Copy Cat Copy Case
Custom Copies, a photocopy shop based in Gainesville, Fla., finds itself in an unusual situation, facing a high-profile lawsuit for alleged copyright infringement, after settling one just three years ago. The independent shop’s locations serve hundreds of University of Florida students and faculty members each year -- and the case appears to be a new attempt by publishers to send a message to professors and students that copyright is not to be ignored.
Details of the initial settlement remain secret, but the new lawsuit, filed in federal court on Wednesday, has six publishers charging that the shop unlawfully photocopied and sold several copyrighted documents many times over without getting permission. The publishers say that the shop, which also did business as Orange and Blue Textbooks, failed multiple times to obtain copyright permission from either the publishers directly or through Copyright Clearance Center. The publishers include Blackwell Publishing, Elsevier, Inc., Pearson Education, Inc., Harvard Business School Publishing, John Wiley & Sons, Inc., and SAGE Publications, Inc.
“You would think that once -- not even once, really -- would be enough to learn the lesson,” said Jennifer Libertowski, a spokeswoman for the National Association of College Stores, a trade association that represents the higher education retail industry. “If the allegations turn out to be true, this is definitely a disappointing situation.”
Libertowski said she wasn’t aware of another copy shop being sued in such a short period under similar circumstances. She noted that her organization offers free materials on copyright law for shops and individuals.
A lawyer for the publishers, William S. Strong, had strong words for the shop’s owner, Kenneth Roberts. “Mr. Roberts is well aware that permission is required to copy published materials in coursepacks,” he said in a press release issued Thursday. “Custom Copies’ illegal infringement compromises the ability of publishers to produce the work of writers and researchers, who as a result do not receive all of their rightful compensation. Moreover, it gives Custom Copies an illegal and unfair advantage over its law-abiding competitors.”
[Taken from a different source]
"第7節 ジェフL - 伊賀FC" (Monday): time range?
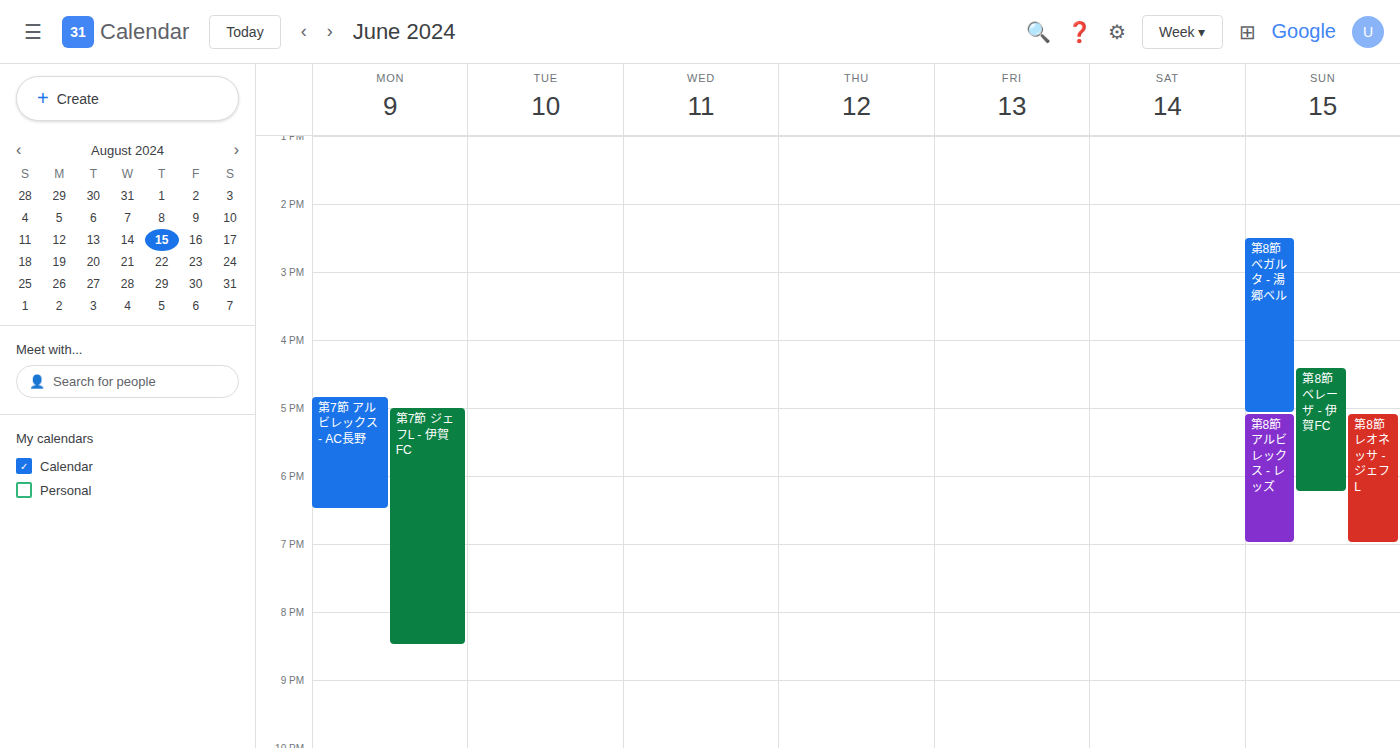
17:00 to 20:30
The company has paid big bucks -- to the tune of over $175,000, according to invoices -- since 2003 to various publishers for rights to reproduce materials for university coursepacks. Despite detailed record keeping and accounting of its practices, Roberts said Thursday that it is possible that “mistakes were made.”
“They’re being deliberately misleading, making us look like criminals,” he said. “This could have easily been solved by a phone call, rather than another lawsuit.
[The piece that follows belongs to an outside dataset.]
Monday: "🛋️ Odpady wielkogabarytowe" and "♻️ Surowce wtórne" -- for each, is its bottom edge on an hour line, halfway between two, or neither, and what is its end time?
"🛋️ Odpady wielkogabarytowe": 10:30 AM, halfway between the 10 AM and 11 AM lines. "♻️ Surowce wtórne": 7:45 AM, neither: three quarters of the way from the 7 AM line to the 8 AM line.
Lawyers representing the publishers could not be reached on Thursday to answer that charge.
“We already know that we are under a microscope,” added Roberts. “We go out of our way to ensure that we are complying with copyright law.”
Roberts said that he believes the publishers may be specifically targeting his shop in order to “drive us out of business.” “We have absolutely no motive to put ourselves or our customers in danger,” he said. “We all want to be able to eat and put a roof over our heads.”
Bill Burger, vice president of marketing for the Copyright Clearance Center, a nonprofit licensing agent, characterized Roberts’s argument as a “desperate plea.” “If he were operating legally, the publishers would have zero incentive to put someone out of business,” he said. “Why would they sue their distribution channels, which help them get money?”
Even Roberts noted that his chance of prevailing seemed slim, in light of a 1991 federal court decision that says commercial copying always requires permission.
“Something might have been missed -- mistakes naturally occur,” said Roberts. “But why?” he asked. “Why couldn’t this have been solved with a bloody phone call?”